TALKING THE TALK
Communication leads to community, that is, to
understanding, intimacy, and mutual valuing.
— ROLLO MAY
My wife, Louise, and I live atop 30 feet of water, 100 feet from shore, in a houseboat on a river in Portland, Oregon. One day I stepped out our back door onto the floating deck that serves as our backyard and found myself confronting a very upset Canada goose. He bobbed his head up and down, lifted his wings to make his body look larger and more intimidating, and ran straight at me, hissing and trying to nip at me.
Observing this behavior my comedian friend Swami Beyond-ananda (Steve Bhaerman), who was visiting us that week, named the bird Goosalini.
I had no idea why this psycho goose was attacking, but there was no mistaking what Goosalini was trying to communicate: Stay inside that house and don’t come out! I got the message, but I didn’t stay inside. Instead, every time I went out to water the plants on my deck, I brought a broom with me to fight off Goosalini.
I found out what was going on a week later, when I learned from my neighbor that a female goose had settled on her back deck, just a few feet from our own, and was sitting on a nest. I realized that Goosalini must have been the proud papa, protecting his territory, and I stopped swatting at him with my broom.
Goosalini has a lot to tell us about communicative strategies. Even though he was just doing what a gander does when he wants a predator to leave—draw attention to himself and away from his mate, attack first and ask questions later—he was able to communicate the “go away” part of his message to me pretty well. We all communicate all the time, even when we don’t give much thought to what we are saying or how we are saying it.
Because Goosalini was unable to use what we would call rational powers of persuasion, he communicated by going straight for the more primitive parts of my brain—the parts we shared as human and goose, the center of our gut feelings. The first time Goosalini attacked, I backed off because he was successful in communicating an intent to harm me, which caused me to feel fear, that most primal and visceral of human emotions.
The first key to unlocking the communication code is to understand that when we communicate, feeling comes first. Emotions will always trump intellect, at least in the short term.
This emotive form of communication, however, ultimately didn’t get Goosalini the response he wanted. On its own the attack wasn’t very persuasive. Instead of shooing me away, Goosalini got me angry.
Effective communicators know how to get the response they want because they understand how to tailor a message to the person who’s listening. They know the second key to unlocking the communication code: the meaning of a communication is the response you get.
Because Goosalini couldn’t tell me his story, I had to imagine his story for myself. The first story I came up with was that he was simply a psycho goose, trying to hurt me for no reason I could understand. The second story that I came up with—after talking to my neighbor—was a story of a dad protecting his soon-to-be-hatched goslings. Both stories accurately described what was happening, but the stories led to very different endings. The psycho goose made me angry; the dad goose made me feel protective of Goosalini himself.
In this book I call such stories “maps,” and the world the stories describe as “the territory.” The third key to unlocking the communication code is: the map is not the territory. Each story captures a different piece of reality; no one story captures all of it. The key to effective communication is to find the best story to use to convey your understanding of the world to the greatest number of people.

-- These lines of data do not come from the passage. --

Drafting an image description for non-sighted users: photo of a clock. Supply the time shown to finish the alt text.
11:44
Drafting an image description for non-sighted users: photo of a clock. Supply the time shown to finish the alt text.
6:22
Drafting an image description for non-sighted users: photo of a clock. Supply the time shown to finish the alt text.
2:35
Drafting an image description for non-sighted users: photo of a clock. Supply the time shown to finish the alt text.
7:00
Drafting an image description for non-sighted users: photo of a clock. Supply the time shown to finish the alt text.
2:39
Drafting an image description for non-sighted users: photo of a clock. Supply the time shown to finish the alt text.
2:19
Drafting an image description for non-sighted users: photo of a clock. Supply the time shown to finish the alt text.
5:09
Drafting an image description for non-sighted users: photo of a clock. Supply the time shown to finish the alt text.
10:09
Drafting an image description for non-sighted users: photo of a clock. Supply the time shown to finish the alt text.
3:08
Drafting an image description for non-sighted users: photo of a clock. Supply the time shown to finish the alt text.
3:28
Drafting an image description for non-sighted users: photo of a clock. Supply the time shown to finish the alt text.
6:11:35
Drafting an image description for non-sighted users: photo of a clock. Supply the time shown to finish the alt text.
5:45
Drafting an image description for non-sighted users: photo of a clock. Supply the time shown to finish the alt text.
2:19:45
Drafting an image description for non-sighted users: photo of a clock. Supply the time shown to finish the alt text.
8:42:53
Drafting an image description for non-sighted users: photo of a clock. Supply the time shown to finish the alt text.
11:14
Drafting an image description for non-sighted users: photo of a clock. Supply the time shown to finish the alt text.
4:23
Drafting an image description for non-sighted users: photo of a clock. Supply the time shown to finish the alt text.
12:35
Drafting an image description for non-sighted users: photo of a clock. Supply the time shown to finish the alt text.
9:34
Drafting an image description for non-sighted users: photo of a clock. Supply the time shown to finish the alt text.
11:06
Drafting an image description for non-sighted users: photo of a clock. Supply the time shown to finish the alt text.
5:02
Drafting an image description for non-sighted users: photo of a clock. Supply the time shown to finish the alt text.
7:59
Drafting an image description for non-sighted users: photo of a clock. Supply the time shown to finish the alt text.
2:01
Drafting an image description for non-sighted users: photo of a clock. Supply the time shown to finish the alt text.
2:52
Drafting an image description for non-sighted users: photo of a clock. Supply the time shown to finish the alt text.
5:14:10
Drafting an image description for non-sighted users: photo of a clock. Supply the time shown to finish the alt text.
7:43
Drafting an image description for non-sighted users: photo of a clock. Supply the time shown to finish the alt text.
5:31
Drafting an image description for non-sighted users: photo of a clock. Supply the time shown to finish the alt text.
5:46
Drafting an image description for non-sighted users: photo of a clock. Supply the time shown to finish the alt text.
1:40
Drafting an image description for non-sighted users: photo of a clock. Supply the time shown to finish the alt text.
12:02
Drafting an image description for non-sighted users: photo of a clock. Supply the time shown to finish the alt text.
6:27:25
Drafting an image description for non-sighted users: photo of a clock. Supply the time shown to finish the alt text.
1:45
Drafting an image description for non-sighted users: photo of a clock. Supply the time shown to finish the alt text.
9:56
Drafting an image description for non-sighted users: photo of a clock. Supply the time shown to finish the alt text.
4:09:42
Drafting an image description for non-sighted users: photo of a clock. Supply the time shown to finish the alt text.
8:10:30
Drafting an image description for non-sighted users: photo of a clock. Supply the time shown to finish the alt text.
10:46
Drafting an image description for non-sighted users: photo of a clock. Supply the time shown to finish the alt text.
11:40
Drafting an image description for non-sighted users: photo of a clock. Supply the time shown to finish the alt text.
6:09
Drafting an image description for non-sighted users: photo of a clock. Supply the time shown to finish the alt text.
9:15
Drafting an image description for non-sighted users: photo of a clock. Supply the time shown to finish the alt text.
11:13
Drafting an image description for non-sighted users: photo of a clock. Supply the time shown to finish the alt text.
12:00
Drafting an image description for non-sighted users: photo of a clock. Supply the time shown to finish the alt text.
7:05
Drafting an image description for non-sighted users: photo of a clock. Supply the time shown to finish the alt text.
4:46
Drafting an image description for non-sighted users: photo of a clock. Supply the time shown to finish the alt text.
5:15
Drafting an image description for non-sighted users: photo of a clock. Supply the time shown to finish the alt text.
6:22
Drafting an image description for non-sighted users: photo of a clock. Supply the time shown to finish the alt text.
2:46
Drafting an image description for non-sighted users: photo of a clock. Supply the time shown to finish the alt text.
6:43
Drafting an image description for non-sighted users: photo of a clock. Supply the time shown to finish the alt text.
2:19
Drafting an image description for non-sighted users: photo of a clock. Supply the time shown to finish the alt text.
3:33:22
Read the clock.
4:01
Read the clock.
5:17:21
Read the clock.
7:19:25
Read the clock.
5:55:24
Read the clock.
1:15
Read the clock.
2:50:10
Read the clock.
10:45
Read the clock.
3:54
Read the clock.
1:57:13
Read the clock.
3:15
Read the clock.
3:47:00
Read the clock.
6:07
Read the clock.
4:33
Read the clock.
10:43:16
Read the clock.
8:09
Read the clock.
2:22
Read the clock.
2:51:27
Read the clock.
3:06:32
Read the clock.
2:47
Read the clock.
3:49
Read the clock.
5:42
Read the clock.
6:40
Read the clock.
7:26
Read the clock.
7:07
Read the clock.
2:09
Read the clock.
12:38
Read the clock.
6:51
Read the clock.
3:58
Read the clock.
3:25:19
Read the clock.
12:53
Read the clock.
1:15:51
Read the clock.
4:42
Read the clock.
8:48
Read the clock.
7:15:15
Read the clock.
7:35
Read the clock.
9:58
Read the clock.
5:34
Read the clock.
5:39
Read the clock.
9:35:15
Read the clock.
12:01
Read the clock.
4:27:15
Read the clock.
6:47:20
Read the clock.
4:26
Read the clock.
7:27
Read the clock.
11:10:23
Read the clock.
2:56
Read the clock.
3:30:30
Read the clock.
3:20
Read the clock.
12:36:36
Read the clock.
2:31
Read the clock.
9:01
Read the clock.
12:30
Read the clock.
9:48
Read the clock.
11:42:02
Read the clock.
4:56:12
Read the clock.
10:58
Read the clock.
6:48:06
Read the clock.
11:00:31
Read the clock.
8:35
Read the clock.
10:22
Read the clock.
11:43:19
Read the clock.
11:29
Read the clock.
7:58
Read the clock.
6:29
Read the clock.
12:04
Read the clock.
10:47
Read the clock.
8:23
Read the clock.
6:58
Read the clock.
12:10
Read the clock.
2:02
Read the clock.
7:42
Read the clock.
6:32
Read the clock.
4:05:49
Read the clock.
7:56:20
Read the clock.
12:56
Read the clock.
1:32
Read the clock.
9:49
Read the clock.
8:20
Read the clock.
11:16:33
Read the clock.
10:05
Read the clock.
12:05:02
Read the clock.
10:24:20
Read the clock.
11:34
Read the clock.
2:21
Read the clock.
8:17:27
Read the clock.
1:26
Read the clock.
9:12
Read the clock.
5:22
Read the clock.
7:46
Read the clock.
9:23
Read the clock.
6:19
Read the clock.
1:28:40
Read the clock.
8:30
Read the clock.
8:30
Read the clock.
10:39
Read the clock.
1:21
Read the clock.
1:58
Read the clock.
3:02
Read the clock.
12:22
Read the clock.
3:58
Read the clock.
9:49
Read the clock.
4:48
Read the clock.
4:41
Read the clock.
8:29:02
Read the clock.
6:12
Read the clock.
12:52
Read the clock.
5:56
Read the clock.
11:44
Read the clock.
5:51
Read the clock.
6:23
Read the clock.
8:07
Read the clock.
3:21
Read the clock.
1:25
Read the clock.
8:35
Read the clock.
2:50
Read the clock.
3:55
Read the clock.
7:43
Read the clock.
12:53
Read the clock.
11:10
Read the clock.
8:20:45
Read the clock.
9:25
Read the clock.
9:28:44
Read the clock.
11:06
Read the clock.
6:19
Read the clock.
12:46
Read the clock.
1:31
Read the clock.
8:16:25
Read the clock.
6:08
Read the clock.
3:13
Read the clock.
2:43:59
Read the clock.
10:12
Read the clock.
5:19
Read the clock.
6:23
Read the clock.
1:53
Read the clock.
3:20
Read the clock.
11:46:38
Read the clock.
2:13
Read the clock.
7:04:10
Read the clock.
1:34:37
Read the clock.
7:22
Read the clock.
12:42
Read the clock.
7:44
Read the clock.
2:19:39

In politics we tell each other stories all the time. If you think about it, politics is really nothing more than a set of stories.
The United States of America began as a story that the Founders and the Framers told about a society that could live in harmony around the principles of life, liberty, and the pursuit of happiness. This country was held together after the Great Depression and through a war by a story told by Franklin D. Roosevelt, which he called the New Deal.
Ronald Reagan told a very different story—one we are still in—that he called the “free market” story. In Reagan’s story our corporate CEOs should run our society instead of our elected representatives because, as Reagan pointed out (and believed), “The best minds are not in government. If any were, business would hire them away.”
Most of the stories we hear in the media today are scary. We are told to be afraid because the world is a bad place and people are untrustworthy. Every goose is a Goosalini—without understanding why.
These scary stories are profitable to our infotainment industry and to the politicians who are typically allied with the barons of the infotainment industry.
There is a different story, however, in which every Goosalini is a proud papa. It is a story of a world that is interconnected and of people who are fundamentally good. This is the traditional American liberal story, which has been told and understood since the first telling of it during the Enlightenment by thinkers like Jean Jacques Rousseau, John Locke, and Thomas Jefferson. It’s the story that reaches directly back to the founding of this country.
My aim with this book is to give you the tools to tell the liberal story—and tell it well. I will show you how the process of communication is coded—actually hardwired into our brains—and help you crack that code to become a brilliant communicator.
First, though, there are a few concepts it’s important to master.
Everybody wants the best outcomes, and their behavior reflects the best tools they have to achieve those outcomes.
Another way of saying this is that people always make what they think are the best choices given the circumstances and the tools they have. All behavior has, at its root, the goal of a positive outcome.
As a practical statement, this means that conservatives and liberals are both working toward the best world possible.
In 2007 I broadcast my radio program live from the Conservative Political Action Conference in Washington, D.C. Three hours a day for four days, I had one conservative after another on my show, debating the issues of the day with me. As I was the only liberal in a hotel filled with more than 4,000 conservatives, most felt pretty comfortable, and we were often able to meet on a human-to-human level.
One particularly poignant moment came after I’d debated health care with a prominent conservative ideologue, who honestly and strongly believed that if there were absolutely no government interference in the “private marketplace of health care” whatsoever—no Food and Drug Administration (FDA); no pure-drug laws; no regulation of hospitals, doctors, or HMOs; no Medicare or Medicaid—all the “imbalances” in the system would be removed and everybody would end up with access to health care. Our debate was spirited, fast paced, and at times loud. Listeners may have even thought he was occasionally angry with me.
When we were finished and the radio network had gone to the news at the top of the hour and the microphones were turned off, he leaned across the table and said to me, in a soft and friendly voice, as if he didn’t want his fellows around to hear: “You know, Thom, you and I want the same things. We both want our children to live in a world at peace. We both want everybody to be healthy and to be cared for when they’re sick. We both want to eliminate hunger and poverty in the world. We both want a clean environment, security in old age, and protections from the unexpected dangers of life.”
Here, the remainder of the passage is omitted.